Malaysia: Flüchtlinge „regulär“ beerdigt

SÜDOSTASIENS FLÜCHTLINGSKRISE Malaysias Regierung will von Massengräbern nichts mehr wissen. Menschenrechtler fordern von Konferenz in Thailand verbindlichen Schutz der Rohingya

Bangladeschs Regierung will mit Sondergerichten gegen Schleuser vorgehen

AUS BANGKOK NICOLA GLASS

Bei den am Wochenende im Norden Malaysias entdeckten Grabstätten nahe illegaler Flüchtlingslager soll es sich doch nicht um Massengräber handeln, sondern um 139 Grabstätten mit jeweils einem Toten. Dies erklärte Vize-Innenminister Wan Junaidi Tuanku Jaafar am Donnerstag. Da die Leichen nach muslimischer Sitte in weiße Tücher gehüllt gewesen seien, mutmaßte er, dass es sich um „reguläre Beerdigungen“ gehandelt habe.

Malaysias Polizei hatte zuvor mitgeteilt, sie habe an der Grenze zu Thailand 139 Massengräber und 28 von Menschenschmugglern betriebene Flüchtlingscamps entdeckt. Kritiker erklärten, die massive Präsenz von Polizei und Militär im Grenzgebiet hätte es Schleppern eigentlich unmöglich machen müssen, ihren illegalen Geschäften nachzugehen. Inzwischen sitzen in Malaysia deswegen bereits 12 Polizeibeamte in Untersuchungshaft. Bis dahin hatte die Regierung systematisches Schleusertum stets geleugnet.

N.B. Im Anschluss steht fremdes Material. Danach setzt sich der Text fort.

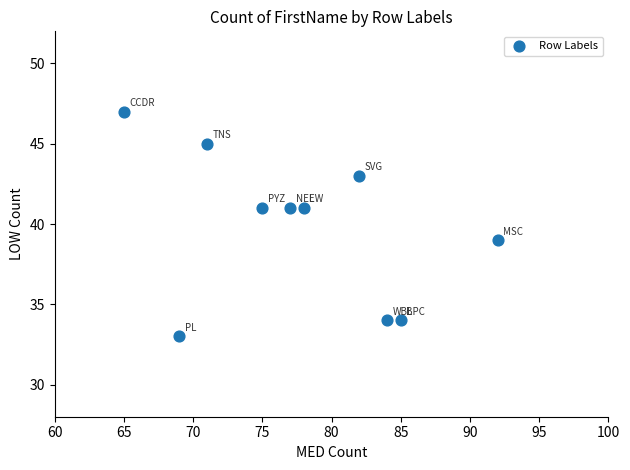

What is the range of X values (max minus min)?

27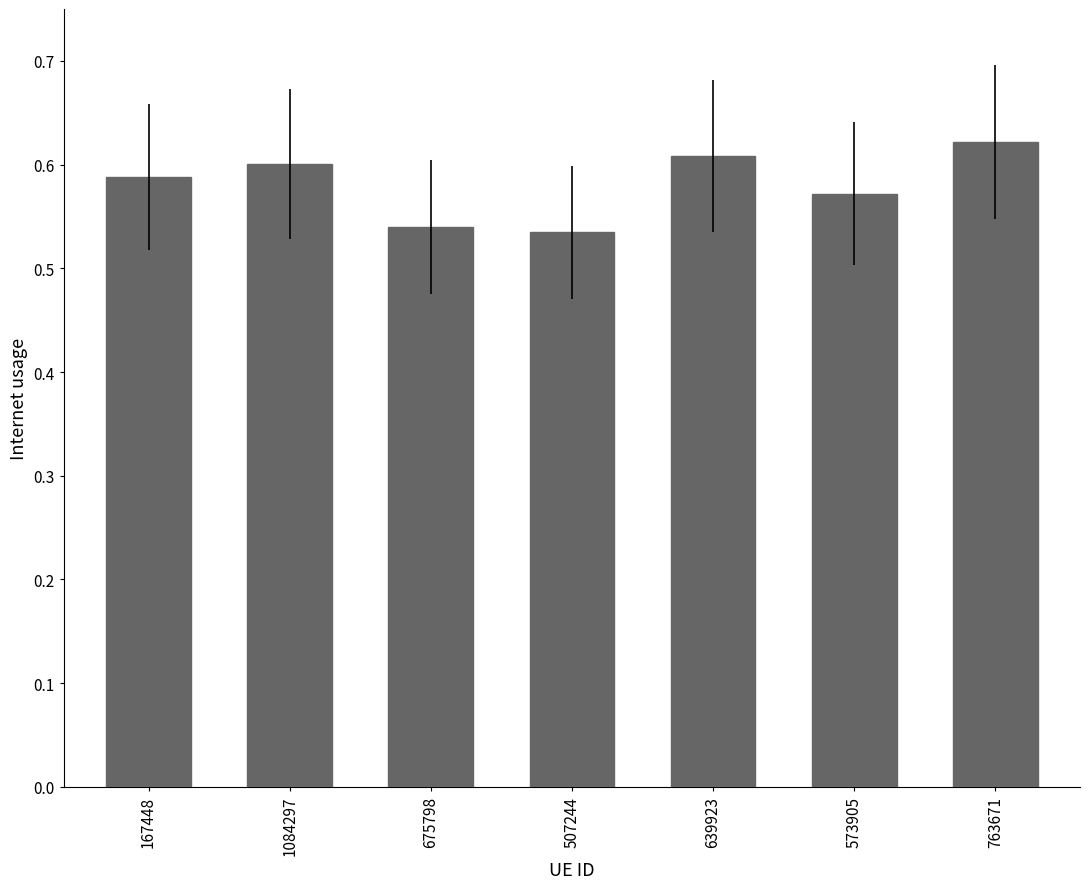

Is it true that the value at 763671 is 0.6?

True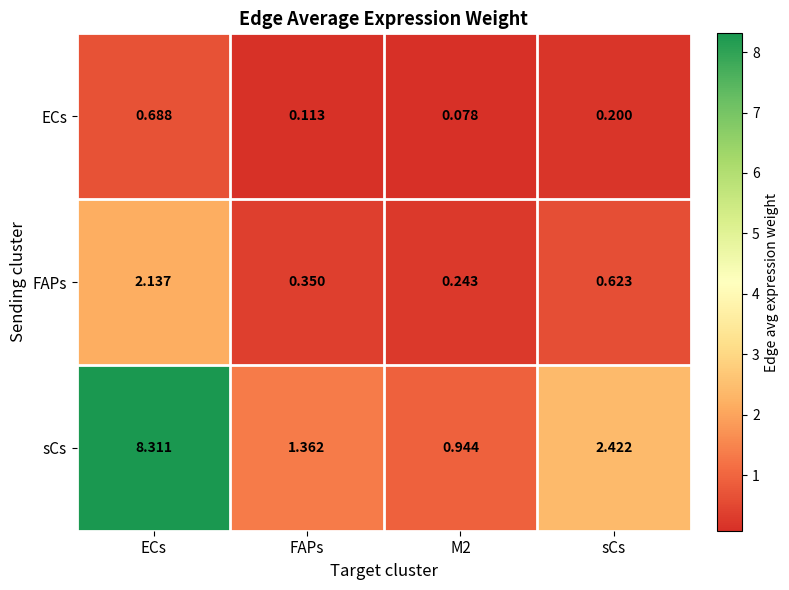

At which label is FAPs closest to 1?

sCs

Anfang Mai hatte Thailands Polizei schon geheime Lager und Massengräber mit den Leichen mutmaßlicher Rohingya-Flüchtlingen aus Birma (Myanmar) sowie von Migranten aus Bangladesch entdeckt. Die muslimischen Rohingya sind in Birma nicht als ethnische Minderheit anerkannt und Verfolgung ausgesetzt. Vor allem nach der von radikalen Buddhisten geschürten ethnischen Gewalt flohen ab 2012 mehr als 120.000 Rohingya außer Landes.

Kritiker mahnten vor der für Freitag in Bangkok angesetzten Konferenz über die Bootsflüchtlinge nachhaltige Lösungen an. Angesichts der „menschlichen Tragödien“ müssten bindende Abmachungen zum Schutz der Flüchtlinge getroffen werden, forderte die Organisation Human Rights Watch. Von Birma und Bangladesch müsse verlangt werden, Menschenrechtsverletzungen an den Rohingya zu beenden.

Das es dazu kommt, ist angesichts der unterschiedlichen Positionen der einzelnen Staaten zweifelhaft. Malaysia und Indonesien hatten zugesagt, Bootsflüchtlinge vorübergehend aufzunehmen. Thailand hingegen lässt diese erst gar nicht an Land, sondern erklärte, „humanitäre Hilfe“ nur auf See zu leisten. Bangladesch kündigte am Mittwoch an, Tausende Rohingya-Flüchtlinge, die teils schon seit Jahren in Camps nahe der Stadt Cox’s Bazar leben, auf eine Insel im Golf von Bengalen umzusiedeln. Am Donnerstag kündigte Justizminister Anisul Huq an, künftig Menschenschmuggler vor Sondergerichten anzuklagen. Diese würden in allen Provinzen des Landes eingerichtet.

Vor allem Birma kennt keine Gnade – im Gegenteil: Nach einem von Präsident Thein Sein unterschriebenen Gesetz zur Geburtenkontrolle können die Autoritäten jetzt von Müttern zwischen zwei Geburten Zwangspausen von drei Jahren einfordern. Dieses Gesetz richtet sich nach Ansicht von Menschenrechtlern gegen Muslime und die Rohingya. Am Mittwoch hatten in Rangun (Yangon) bis zu 300 nationalistische Buddhisten gegen Rohingya demonstriert und verlangt, die Weltgemeinschaft solle aufhören, Birma für das Flüchtlingsproblem verantwortlich zu machen.

Der Dalai Lama, das geistige Oberhaupt tibetischer Buddhisten, forderte am Donnerstag Birmas Friedensnobelpreisträgerin und Oppositionsführerin Aung San Suu Kyi auf, sich endlich zugunsten der Rohingya zu äußern. Sie hatte bisher aus wahltaktischen Kalkül geschwiegen.